> How to complete this task:
From the data below, return each line in which the string "schema" is found.

> Task material:
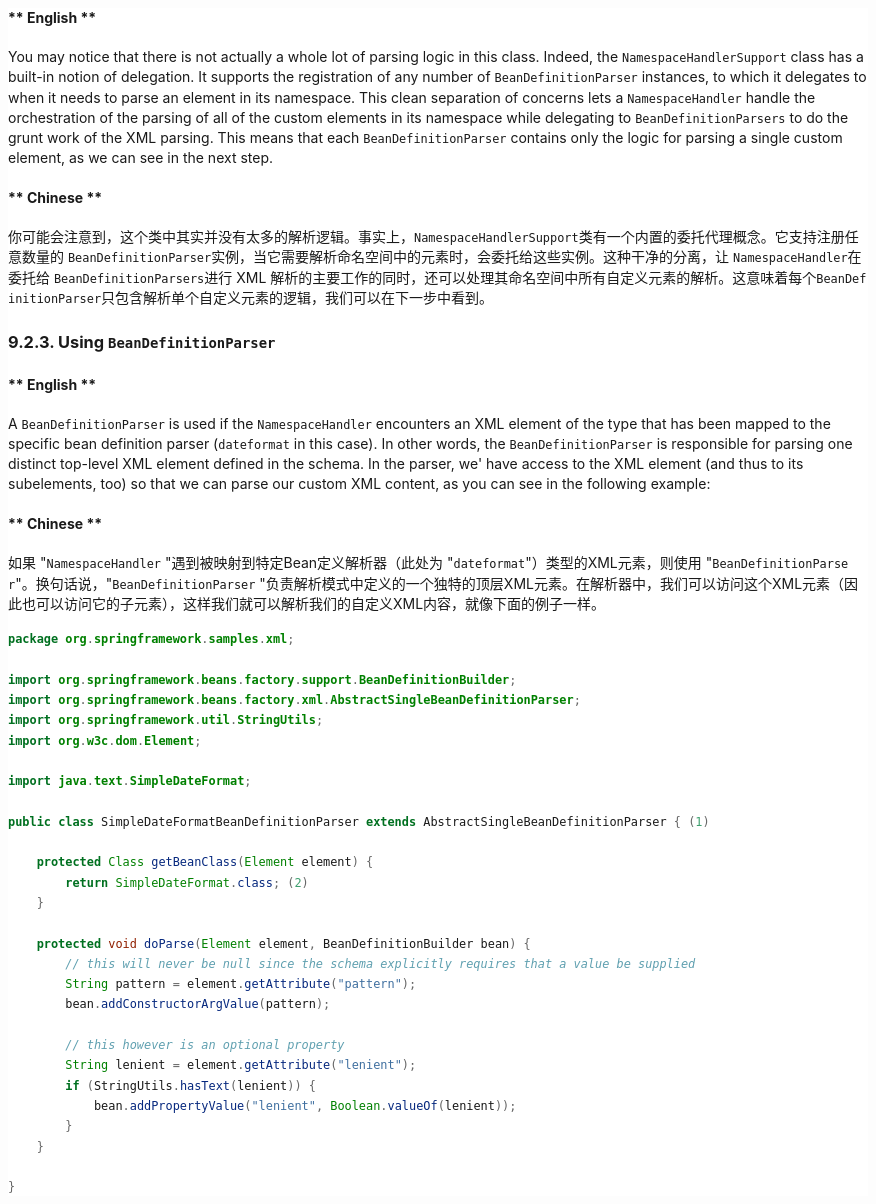 

#### ** English **

You may notice that there is not actually a whole lot of parsing logic in this class. Indeed, the `NamespaceHandlerSupport` class has a built-in notion of delegation. It supports the registration of any number of `BeanDefinitionParser` instances, to which it delegates to when it needs to parse an element in its namespace. This clean separation of concerns lets a `NamespaceHandler` handle the orchestration of the parsing of all of the custom elements in its namespace while delegating to `BeanDefinitionParsers` to do the grunt work of the XML parsing. This means that each `BeanDefinitionParser` contains only the logic for parsing a single custom element, as we can see in the next step.
#### ** Chinese **

你可能会注意到，这个类中其实并没有太多的解析逻辑。事实上，`NamespaceHandlerSupport`类有一个内置的委托代理概念。它支持注册任意数量的 `BeanDefinitionParser`实例，当它需要解析命名空间中的元素时，会委托给这些实例。这种干净的分离，让 `NamespaceHandler`在委托给 `BeanDefinitionParsers`进行 XML 解析的主要工作的同时，还可以处理其命名空间中所有自定义元素的解析。这意味着每个`BeanDefinitionParser`只包含解析单个自定义元素的逻辑，我们可以在下一步中看到。



### **9.2.3. Using** **`BeanDefinitionParser`** 



#### ** English **

A `BeanDefinitionParser` is used if the `NamespaceHandler` encounters an XML element of the type that has been mapped to the specific bean definition parser (`dateformat` in this case). In other words, the `BeanDefinitionParser` is responsible for parsing one distinct top-level XML element defined in the schema. In the parser, we' have access to the XML element (and thus to its subelements, too) so that we can parse our custom XML content, as you can see in the following example:
#### ** Chinese **

如果 "`NamespaceHandler` "遇到被映射到特定Bean定义解析器（此处为 "`dateformat`"）类型的XML元素，则使用 "`BeanDefinitionParser`"。换句话说，"`BeanDefinitionParser` "负责解析模式中定义的一个独特的顶层XML元素。在解析器中，我们可以访问这个XML元素（因此也可以访问它的子元素），这样我们就可以解析我们的自定义XML内容，就像下面的例子一样。



```java
package org.springframework.samples.xml;

import org.springframework.beans.factory.support.BeanDefinitionBuilder;
import org.springframework.beans.factory.xml.AbstractSingleBeanDefinitionParser;
import org.springframework.util.StringUtils;
import org.w3c.dom.Element;

import java.text.SimpleDateFormat;

public class SimpleDateFormatBeanDefinitionParser extends AbstractSingleBeanDefinitionParser { (1)

    protected Class getBeanClass(Element element) {
        return SimpleDateFormat.class; (2)
    }

    protected void doParse(Element element, BeanDefinitionBuilder bean) {
        // this will never be null since the schema explicitly requires that a value be supplied
        String pattern = element.getAttribute("pattern");
        bean.addConstructorArgValue(pattern);

        // this however is an optional property
        String lenient = element.getAttribute("lenient");
        if (StringUtils.hasText(lenient)) {
            bean.addPropertyValue("lenient", Boolean.valueOf(lenient));
        }
    }

}

```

> Task answer:
A `BeanDefinitionParser` is used if the `NamespaceHandler` encounters an XML element of the type that has been mapped to the specific bean definition parser (`dateformat` in this case). In other words, the `BeanDefinitionParser` is responsible for parsing one distinct top-level XML element defined in the schema. In the parser, we' have access to the XML element (and thus to its subelements, too) so that we can parse our custom XML content, as you can see in the following example:
        // this will never be null since the schema explicitly requires that a value be supplied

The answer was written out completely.